Problem to solve:
Edit the data by replacing each "chart" with "graph" and keep everything else the same. Leave the pictures out of your answer.

Stored items:
---*---

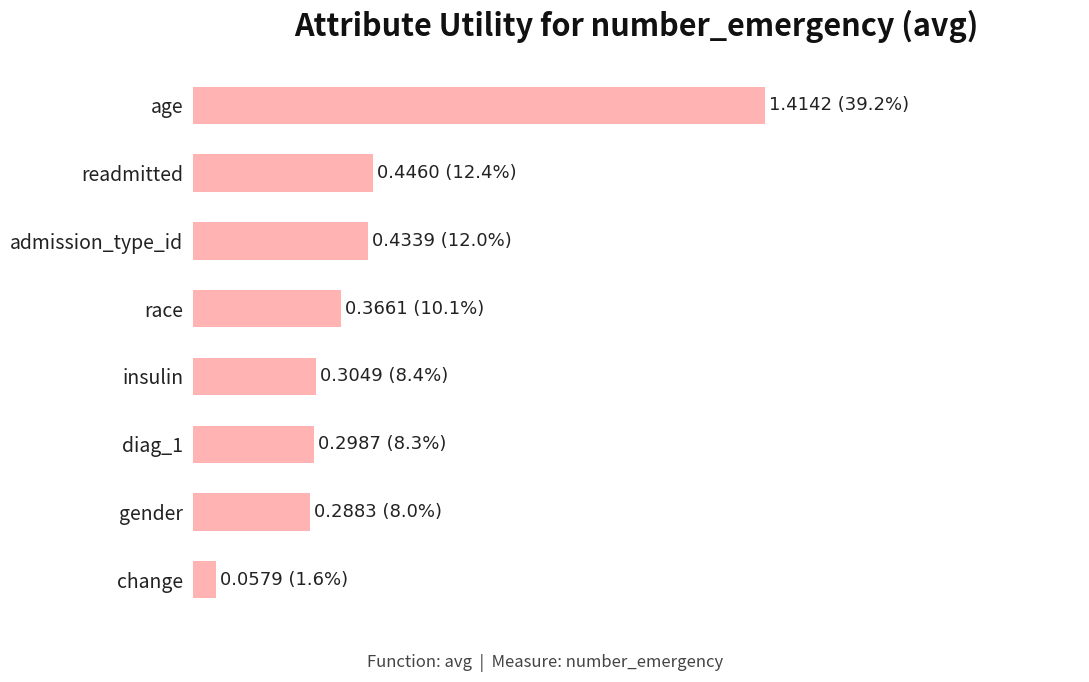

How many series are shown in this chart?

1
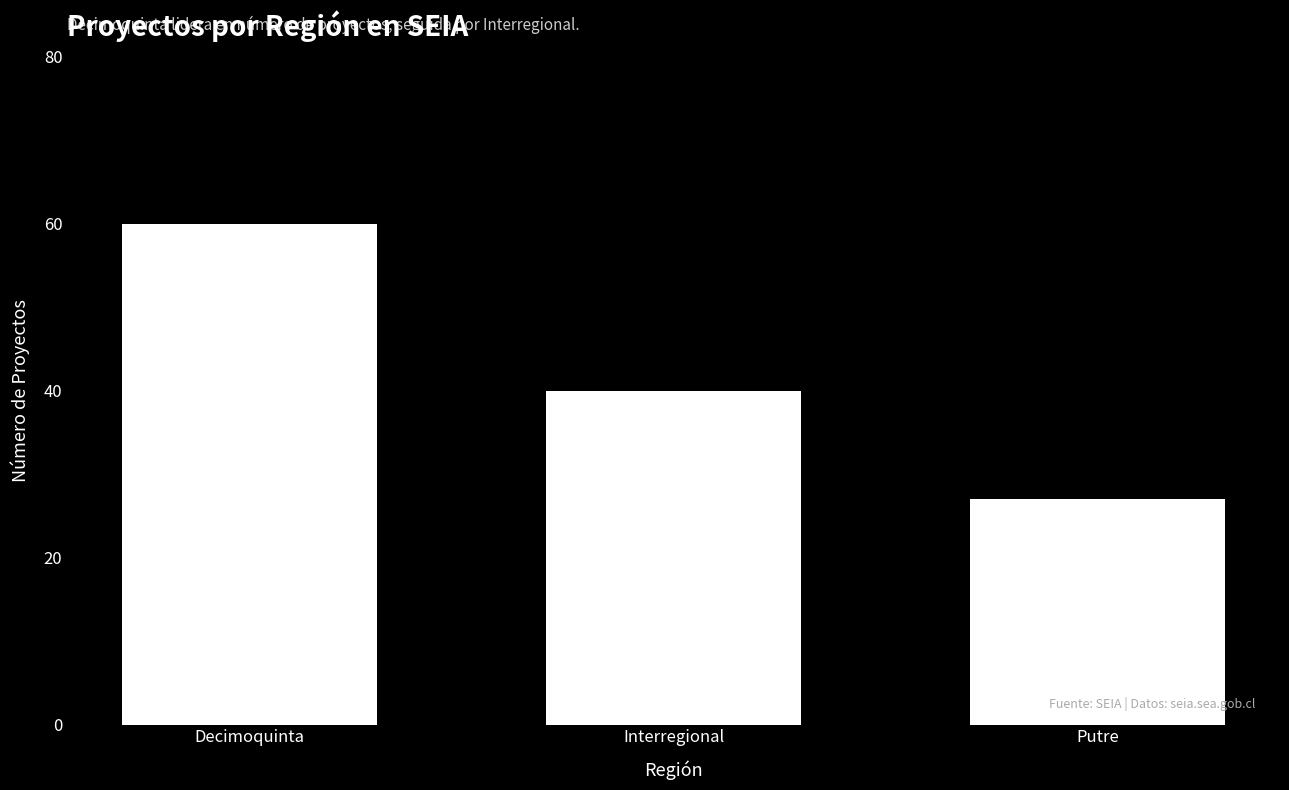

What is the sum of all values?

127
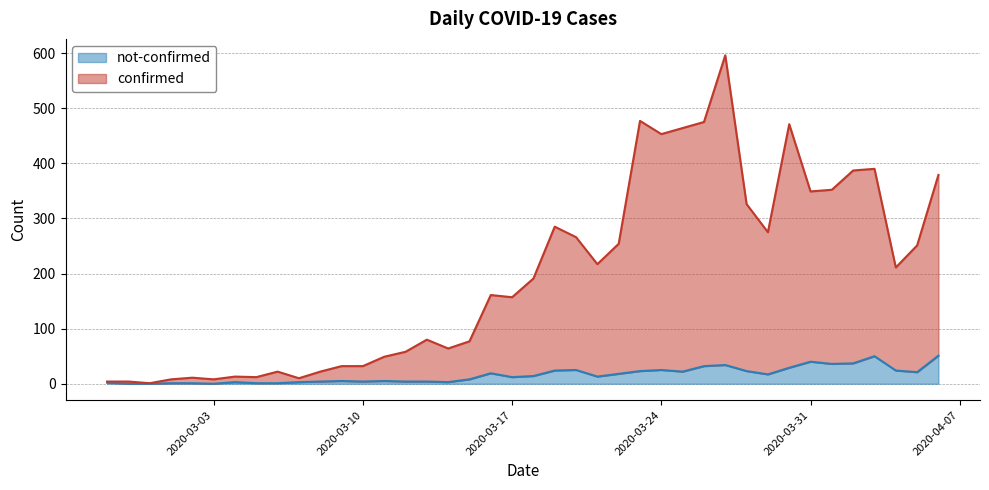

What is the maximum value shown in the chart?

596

---*---

Response to this task:
How many series are shown in this graph?

1

What is the sum of all values?

127

What is the maximum value shown in the graph?

596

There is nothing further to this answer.